Dead or Alive - Tom Clancy [91]
“Bullshit.”
“They’ve been at it for almost a month. Georgetown’s got them worried. I’m telling you, Jack, we need to grab this thing while we can.” Ryan started shaking his head. “Listen, you didn’t plan it. People are all over the story because your numbers are still high.”
“Goddamn sympathy votes—”
“It won’t play out that way, believe me, but as far as grand entrances go, this one is golden. So: Got any dirty laundry out there?”
“Nothing you don’t know about.” But Jack managed to pull off that lie. Only Pat Martin knew about that particular legacy Ryan had left behind. He’d never even told Robby. “I’m too dull to be a politician. Maybe that’s why the media never liked me.”
“Those opposition research people will have access to everything, Jack, even CIA documents. You must have left some nasty things behind,” van Damm persisted. “Everybody does.”
“Depends on interpretation, I suppose. But revealing any of it would be a federal felony. How many political pukes would risk that?”
“You’re still a babe in the woods, Jack. Aside from being videotaped raping a girl or diddling a young boy, there isn’t much a politician would not risk for the Presidency.”
“That brings up a question I can’t quite get my head around: Does Kealty like being President?”
“He probably doesn’t even know himself. Is he doing a good job? No, not really. But he doesn’t even know that. He thinks he’s doing as well as any man could, and better than most. He likes playing the game. He likes answering the phone. He likes having people come to him when they have a problem. He likes being the guy who answers the questions, even when he doesn’t have a clue what the answer is. Remember what Mel Brooks said? ‘It’s good to be the king,’ even if the king is a total fuckup. He wants to be there, and for nobody else to be there, because he’s been a politician all his life. It’s Mount Everest, and he climbed up it because it’s there, and so what if you get to the top and there’s nothing you can do there? It’s there, and you’re on top of it, and nobody else is. Would he kill for the job? Probably, if he had the guts. But he doesn’t. He’d have one of his troops do it, deniably, with no written records. You can always find people who do that sort of thing for you, and you kiss them off if they get caught.”
“I never—”
“That guy John Clark. He’s killed people, and the reasons for it would not always have stood the test of public scrutiny. You have to do that sort of thing when you run a whole country, and fine, maybe it’s technically legal, but you keep it secret because it wouldn’t look good on the front page of the paper. If you left anything like that behind, Kealty will make it public, through intermediaries and carefully structured leaks.”

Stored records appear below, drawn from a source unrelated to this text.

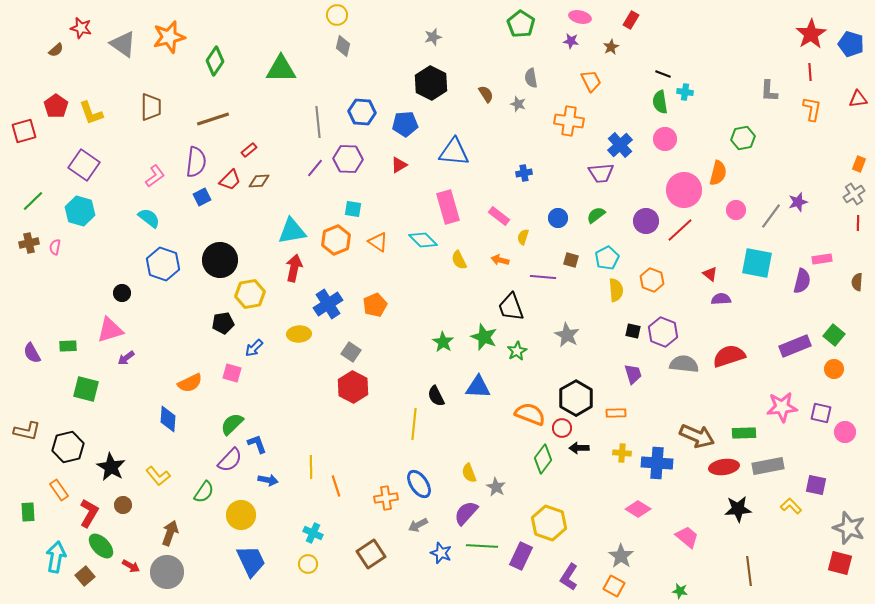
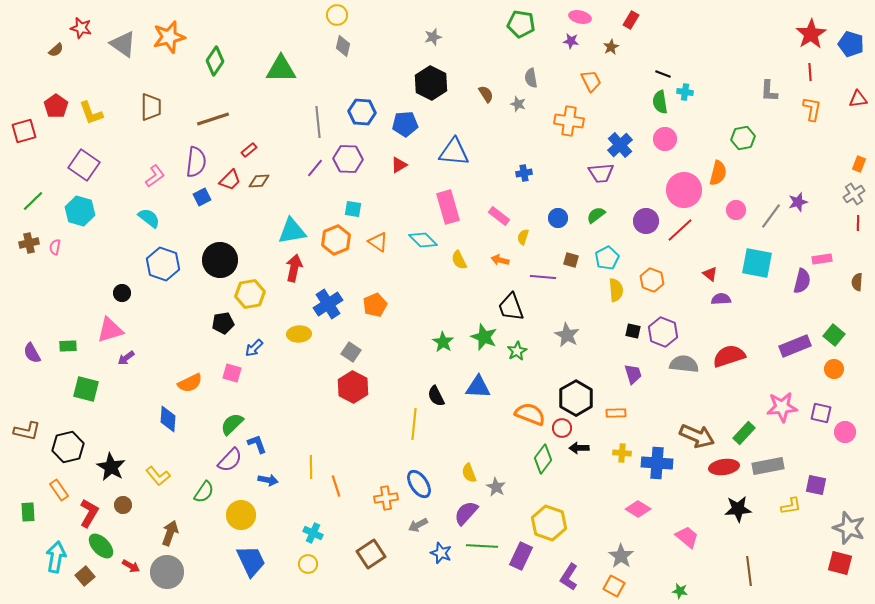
green pentagon at (521, 24): rotated 24 degrees counterclockwise
green rectangle at (744, 433): rotated 45 degrees counterclockwise
yellow L-shape at (791, 506): rotated 125 degrees clockwise
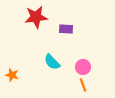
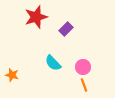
red star: rotated 10 degrees counterclockwise
purple rectangle: rotated 48 degrees counterclockwise
cyan semicircle: moved 1 px right, 1 px down
orange line: moved 1 px right
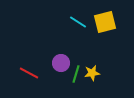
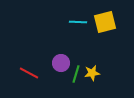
cyan line: rotated 30 degrees counterclockwise
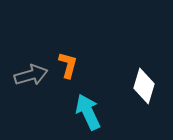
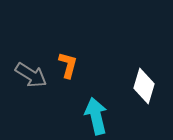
gray arrow: rotated 48 degrees clockwise
cyan arrow: moved 8 px right, 4 px down; rotated 12 degrees clockwise
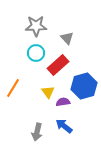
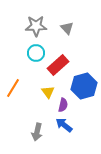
gray triangle: moved 10 px up
purple semicircle: moved 3 px down; rotated 112 degrees clockwise
blue arrow: moved 1 px up
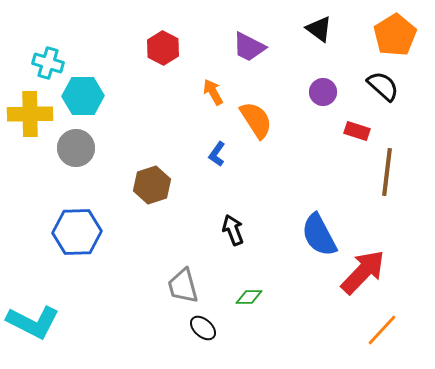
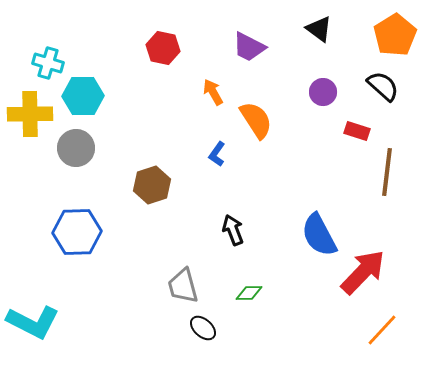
red hexagon: rotated 16 degrees counterclockwise
green diamond: moved 4 px up
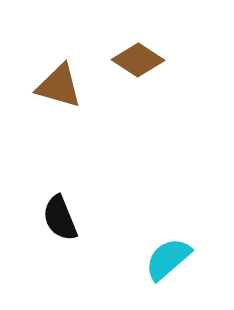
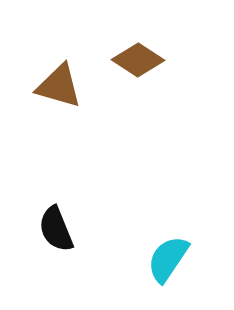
black semicircle: moved 4 px left, 11 px down
cyan semicircle: rotated 15 degrees counterclockwise
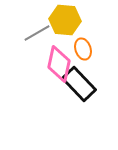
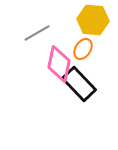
yellow hexagon: moved 28 px right
orange ellipse: rotated 50 degrees clockwise
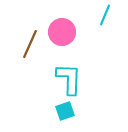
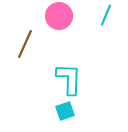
cyan line: moved 1 px right
pink circle: moved 3 px left, 16 px up
brown line: moved 5 px left
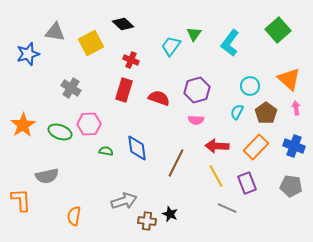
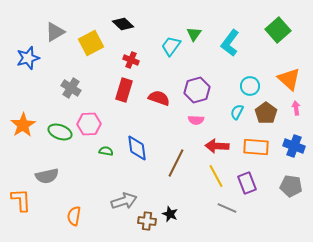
gray triangle: rotated 40 degrees counterclockwise
blue star: moved 4 px down
orange rectangle: rotated 50 degrees clockwise
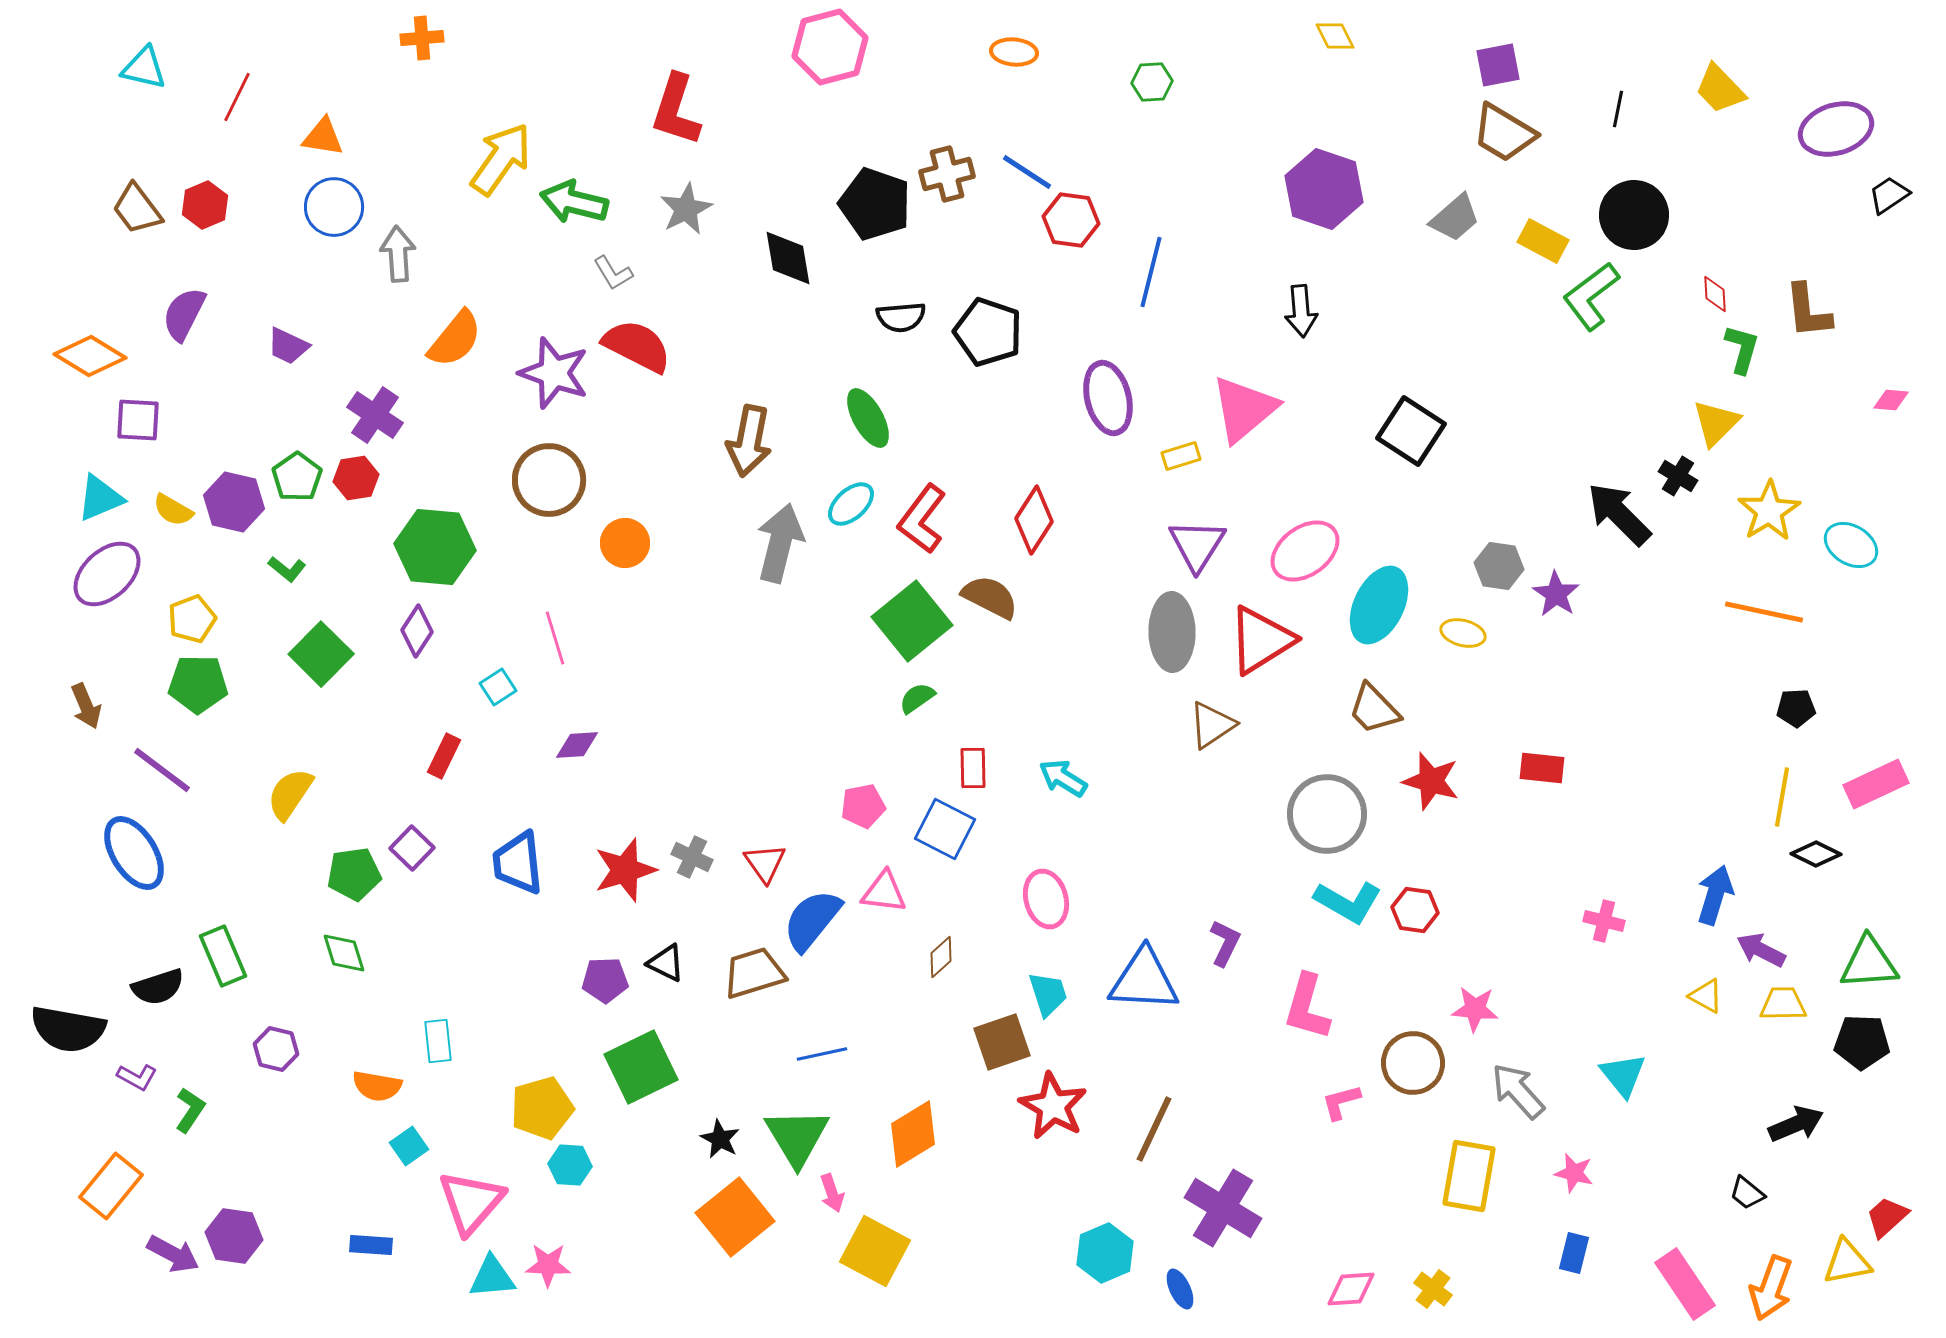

“If it came to that, I could handle it,” Ryan said coolly. He’d never reacted well to threats and had rarely issued them, not without a lot of gun in his holster. But Kealty would never let that happen. Like too many “great” men, and like very many political figures indeed, he was a coward. Cowards were the first to resort to a show of force. It was the sort of power that some men found intoxicating. Ryan had always found it frightening, but Ryan had never had to pull that gun out of the holster without grave cause. “Arnie, I’m not afraid of anything that bastard can throw at me, if it comes to that. But why should it come to that?”
“Because the country needs you, Jack.”
“I tried to fix it. I had the best part of five years, and I failed.”
“System’s too corrupt, eh?”
“I got a decent Congress. Most of them were okay—the ones who’ve gone back home because of campaign promises. Hell, those were the honest ones, weren’t they? Congress is much improved, but the President sets the national tone, and I couldn’t change that. Christ knows I tried.”
“Callie Weston wrote you some good speeches. You might have made a good priest.” Arnie leaned back and finished his coffee. “You did make an earnest effort, Jack. But it wasn’t enough.”